Are There Exceptions to the Warrant Requirement?

There are several situations in which a search warrant will not be required. These are known as the “warrantless exceptions.” Below is a list of scenarios for when a search warrant may not be required due to an exception:

  • When performing a search of a person who has been lawfully arrested;
  • If the person being searched or the owner of the property being searched voluntarily consents to the search;
  • During a Terry stop or “stop and frisk” when a person is briefly detained for investigatory purposes;
  • When the search is linked to a suspect that the police are in “hot pursuit” of;
  • If potentially incriminating evidence is about to be destroyed or lost;
  • After a valid stop, the police may conduct a warrantless search of the inside of an individual’s motor vehicle; and
  • The search takes place in an area that is in plain view of an officer.

It is important to note, however, that the above list is subject to various limitations and requirements of what an officer may and may not be able to search without a warrant.

What if a Search is Conducted Illegally?

As previously mentioned, a search that is conducted without a proper warrant and does not fall under any of the warrantless exceptions will be considered an illegal search. Evidence or information that is obtained during an illegal search is referred to as “fruit of the poisonous tree”, or “FOTPT” for short.

FOTPT is an important criminal law doctrine that renders illegally acquired evidence inadmissible in court. The basic idea behind this doctrine is that if law enforcement conducts a search in a manner that would violate a defendant’s constitutional rights, then any information that illegal search produces should be considered “tainted” due to their unlawful conduct.

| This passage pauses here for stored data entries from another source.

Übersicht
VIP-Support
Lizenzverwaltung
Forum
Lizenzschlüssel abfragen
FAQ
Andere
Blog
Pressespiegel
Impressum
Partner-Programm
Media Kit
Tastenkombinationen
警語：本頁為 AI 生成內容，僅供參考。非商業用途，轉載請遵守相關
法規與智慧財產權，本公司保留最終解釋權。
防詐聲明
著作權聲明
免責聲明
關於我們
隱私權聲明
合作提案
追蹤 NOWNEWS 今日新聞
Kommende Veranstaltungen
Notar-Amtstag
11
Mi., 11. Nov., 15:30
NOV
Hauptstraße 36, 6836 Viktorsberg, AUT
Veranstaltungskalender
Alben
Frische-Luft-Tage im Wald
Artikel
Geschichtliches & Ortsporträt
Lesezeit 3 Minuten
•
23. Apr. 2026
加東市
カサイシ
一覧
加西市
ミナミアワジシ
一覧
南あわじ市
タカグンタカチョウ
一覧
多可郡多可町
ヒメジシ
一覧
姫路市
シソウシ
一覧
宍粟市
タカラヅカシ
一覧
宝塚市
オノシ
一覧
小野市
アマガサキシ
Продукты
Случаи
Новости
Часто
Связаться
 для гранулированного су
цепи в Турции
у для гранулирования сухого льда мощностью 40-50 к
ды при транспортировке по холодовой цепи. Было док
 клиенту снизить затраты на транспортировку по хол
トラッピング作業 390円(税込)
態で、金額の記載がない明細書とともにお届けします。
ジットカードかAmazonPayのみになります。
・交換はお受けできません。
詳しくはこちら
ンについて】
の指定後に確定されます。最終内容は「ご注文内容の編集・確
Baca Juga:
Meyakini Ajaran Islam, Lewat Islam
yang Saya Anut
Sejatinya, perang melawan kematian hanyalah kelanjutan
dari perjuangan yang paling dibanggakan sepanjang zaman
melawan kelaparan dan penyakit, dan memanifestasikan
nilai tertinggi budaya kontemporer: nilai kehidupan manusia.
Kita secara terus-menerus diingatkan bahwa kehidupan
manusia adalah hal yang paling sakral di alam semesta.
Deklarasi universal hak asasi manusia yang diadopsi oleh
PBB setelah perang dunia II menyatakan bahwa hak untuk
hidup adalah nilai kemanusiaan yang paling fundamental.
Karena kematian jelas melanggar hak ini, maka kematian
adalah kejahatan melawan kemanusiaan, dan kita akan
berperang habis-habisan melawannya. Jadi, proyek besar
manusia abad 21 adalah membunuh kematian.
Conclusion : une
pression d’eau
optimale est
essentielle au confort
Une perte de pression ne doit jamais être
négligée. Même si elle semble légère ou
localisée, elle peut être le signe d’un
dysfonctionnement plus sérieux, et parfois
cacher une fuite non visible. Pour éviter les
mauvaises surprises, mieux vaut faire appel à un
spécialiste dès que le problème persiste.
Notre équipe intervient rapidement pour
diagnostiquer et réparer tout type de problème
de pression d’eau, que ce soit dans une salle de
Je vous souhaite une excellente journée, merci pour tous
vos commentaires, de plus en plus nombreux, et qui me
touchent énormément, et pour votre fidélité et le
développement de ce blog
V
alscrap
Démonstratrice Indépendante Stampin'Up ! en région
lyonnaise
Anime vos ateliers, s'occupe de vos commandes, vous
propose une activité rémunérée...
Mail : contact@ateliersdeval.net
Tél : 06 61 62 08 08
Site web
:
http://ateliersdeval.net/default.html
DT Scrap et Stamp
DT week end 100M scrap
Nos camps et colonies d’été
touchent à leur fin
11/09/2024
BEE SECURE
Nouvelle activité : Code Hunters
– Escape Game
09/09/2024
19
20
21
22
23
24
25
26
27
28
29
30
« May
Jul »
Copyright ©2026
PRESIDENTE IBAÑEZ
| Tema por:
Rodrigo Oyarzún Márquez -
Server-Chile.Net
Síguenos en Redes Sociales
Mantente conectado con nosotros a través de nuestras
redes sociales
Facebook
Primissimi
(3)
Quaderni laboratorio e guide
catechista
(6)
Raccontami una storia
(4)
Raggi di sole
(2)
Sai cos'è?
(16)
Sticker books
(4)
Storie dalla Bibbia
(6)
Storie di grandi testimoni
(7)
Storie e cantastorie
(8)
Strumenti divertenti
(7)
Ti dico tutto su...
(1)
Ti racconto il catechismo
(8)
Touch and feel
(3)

For example, suppose the police arrest a defendant without reading them their Miranda rights and bring them to a police station. At the station, the police then use coercive tactics or force the defendant to answer questions about jewelry they supposedly stole.

If the defendant tells the police where the stolen jewelry is located and the police only find it based on their answer, then both the defendant’s statements and the stolen jewelry will most likely be inadmissible.

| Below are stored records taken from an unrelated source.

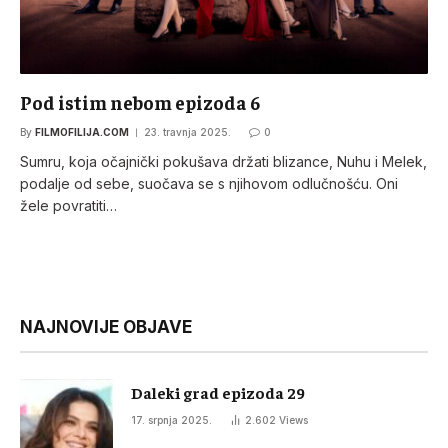
Pod istim nebom epizoda 6
By
FILMOFILIJA.COM
23. travnja 2025.
0
Sumru, koja očajnički pokušava držati blizance, Nuhu i Melek,
podalje od sebe, suočava se s njihovom odlučnošću. Oni
žele povratiti…
NAJNOVIJE OBJAVE
Daleki grad epizoda 29
17. srpnja 2025.
2.602
Views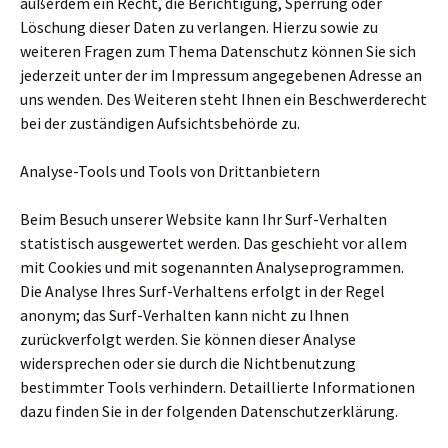
außerdem ein Recht, die Berichtigung, Sperrung oder
Löschung dieser Daten zu verlangen. Hierzu sowie zu
weiteren Fragen zum Thema Datenschutz können Sie sich
jederzeit unter der im Impressum angegebenen Adresse an
uns wenden. Des Weiteren steht Ihnen ein Beschwerderecht
bei der zuständigen Aufsichtsbehörde zu.
Analyse-Tools und Tools von Drittanbietern
Beim Besuch unserer Website kann Ihr Surf-Verhalten
statistisch ausgewertet werden. Das geschieht vor allem
mit Cookies und mit sogenannten Analyseprogrammen.
Die Analyse Ihres Surf-Verhaltens erfolgt in der Regel
anonym; das Surf-Verhalten kann nicht zu Ihnen
zurückverfolgt werden. Sie können dieser Analyse
widersprechen oder sie durch die Nichtbenutzung
bestimmter Tools verhindern. Detaillierte Informationen
dazu finden Sie in der folgenden Datenschutzerklärung.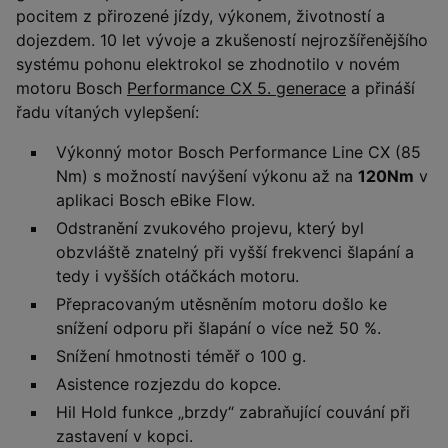
pocitem z přirozené jízdy, výkonem, životností a
dojezdem. 10 let vývoje a zkušeností nejrozšířenějšího
systému pohonu elektrokol se zhodnotilo v novém
motoru Bosch
Performance CX 5. generace
a přináší
řadu vítaných vylepšení:
Výkonný motor Bosch Performance Line CX (85
Nm) s možností navýšení výkonu až na
120Nm
v
aplikaci Bosch eBike Flow.
Odstranění zvukového projevu, který byl
obzvláště znatelný při vyšší frekvenci šlapání a
tedy i vyšších otáčkách motoru.
Přepracovaným utěsněním motoru došlo ke
snížení odporu při šlapání o více než 50 %.
Snížení hmotnosti téměř o 100 g.
Asistence rozjezdu do kopce.
Hil Hold funkce „brzdy“ zabraňující couvání při
zastavení v kopci.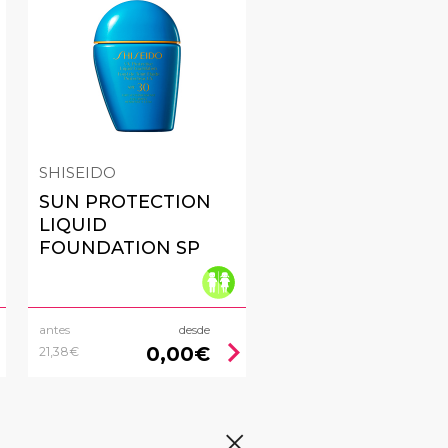
SHISEIDO
SUN PROTECTION
LIQUID
FOUNDATION SP
antes
desde
right
chevron_right
0,00€
21,38€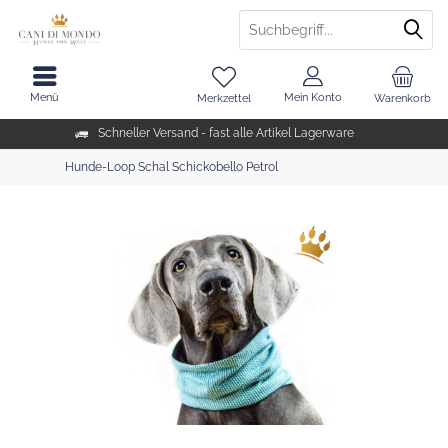
Menü
Mein Konto
Merkzettel
Warenkorb
Schneller Versand - fast alle Artikel Lagerware
Hunde-Loop Schal Schickobello Petrol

The reason the defendant’s statements and the stolen jewelry will be inadmissible is because the police went about searching for it in an illegal manner. First, they violated the defendant’s fifth amendment rights by not Mirandizing them, and then they violated search and seizure protocols based on the defendant’s illegal and inadmissible statements.

This is why the FOTPT doctrine can be an important and useful tool for a criminal defendant. It has the power to potentially reduce the legal consequences of a crime and in some matters, may possibly serve to dismiss a case altogether.

However, there are three exceptions to when the FOTPT doctrine will not apply if:

  • Discovery of the evidence was inevitable;
  • A separate source, independent of the initial illegal one, also found the evidence; and
  • If the connection between the illegal conduct and discovery of the evidence is too thin.

Additionally, FOTPT will also not apply if evidence is illegally acquired, but admissible based on the good-faith exception to invalid search warrants.

Do I Need a Lawyer if I Believe an Unlawful Search Has Occurred?

If you believe that you or your property have been subjected to an unlawful search, then you should strongly consider contacting a local criminal attorney as soon as possible. In reviewing your case, your attorney will be able to determine whether law enforcement followed the proper search and seizure protocols, and if any of your constitutional rights were violated as a result of noncompliance.

In the event that law enforcement conducted an unlawful search and/or your legal rights were violated during a search, your attorney can assist with getting any illegally obtained evidence suppressed in your case.

Additionally, your attorney can discuss the potential outcomes of your case based on the laws of your state, help prepare and file relevant legal documents, and can check to see if there are any defenses available to raise against your charges. Your attorney can also represent you in court on the matter if necessary.